» **Assignment**:
Could you repeat all of the entries exactly, leaving out any pictures?

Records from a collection
#####

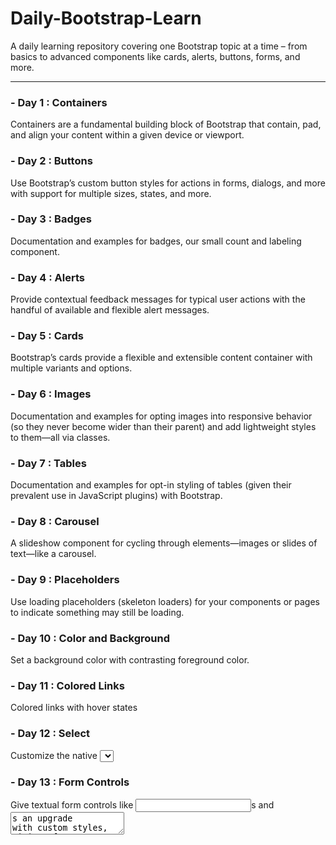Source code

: # Daily-Bootstrap-Learn
A daily learning repository covering one Bootstrap topic at a time – from basics to advanced components like cards, alerts, buttons, forms, and more.

---

### - Day 1 : Containers 
Containers are a fundamental building block of Bootstrap that contain, pad, and align your content within a given device or viewport.


### - Day 2 : Buttons
Use Bootstrap’s custom button styles for actions in forms, dialogs, and more with support for multiple sizes, states, and more.


### - Day 3 : Badges
Documentation and examples for badges, our small count and labeling component.


### - Day 4 : Alerts
Provide contextual feedback messages for typical user actions with the handful of available and flexible alert messages.


### - Day 5 : Cards
Bootstrap’s cards provide a flexible and extensible content container with multiple variants and options.


### - Day 6 : Images
Documentation and examples for opting images into responsive behavior (so they never become wider than their parent) and add lightweight styles to them—all via classes.


### - Day 7 : Tables
Documentation and examples for opt-in styling of tables (given their prevalent use in JavaScript plugins) with Bootstrap.


### - Day 8 : Carousel
A slideshow component for cycling through elements—images or slides of text—like a carousel.


### - Day 9 : Placeholders
Use loading placeholders (skeleton loaders) for your components or pages to indicate something may still be loading.


### - Day 10 : Color and Background
Set a background color with contrasting foreground color.


### - Day 11 : Colored Links
Colored links with hover states


### - Day 12 : Select
Customize the native <select>s with custom CSS that changes the element’s initial appearance.


### - Day 13 : Form Controls
Give textual form controls like <input>s and <textarea>s an upgrade with custom styles, sizing, focus states, and more.


### - Day 14 : Checks
Create consistent cross-browser and cross-device checkboxes.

#####

» **Answer box**:
Source code

: # Daily-Bootstrap-Learn
A daily learning repository covering one Bootstrap topic at a time – from basics to advanced components like cards, alerts, buttons, forms, and more.

---

### - Day 1 : Containers 
Containers are a fundamental building block of Bootstrap that contain, pad, and align your content within a given device or viewport.


### - Day 2 : Buttons
Use Bootstrap’s custom button styles for actions in forms, dialogs, and more with support for multiple sizes, states, and more.


### - Day 3 : Badges
Documentation and examples for badges, our small count and labeling component.


### - Day 4 : Alerts
Provide contextual feedback messages for typical user actions with the handful of available and flexible alert messages.


### - Day 5 : Cards
Bootstrap’s cards provide a flexible and extensible content container with multiple variants and options.


### - Day 6 : Images
Documentation and examples for opting images into responsive behavior (so they never become wider than their parent) and add lightweight styles to them—all via classes.


### - Day 7 : Tables
Documentation and examples for opt-in styling of tables (given their prevalent use in JavaScript plugins) with Bootstrap.


### - Day 8 : Carousel
A slideshow component for cycling through elements—images or slides of text—like a carousel.


### - Day 9 : Placeholders
Use loading placeholders (skeleton loaders) for your components or pages to indicate something may still be loading.


### - Day 10 : Color and Background
Set a background color with contrasting foreground color.


### - Day 11 : Colored Links
Colored links with hover states


### - Day 12 : Select
Customize the native <select>s with custom CSS that changes the element’s initial appearance.


### - Day 13 : Form Controls
Give textual form controls like <input>s and <textarea>s an upgrade with custom styles, sizing, focus states, and more.


### - Day 14 : Checks
Create consistent cross-browser and cross-device checkboxes.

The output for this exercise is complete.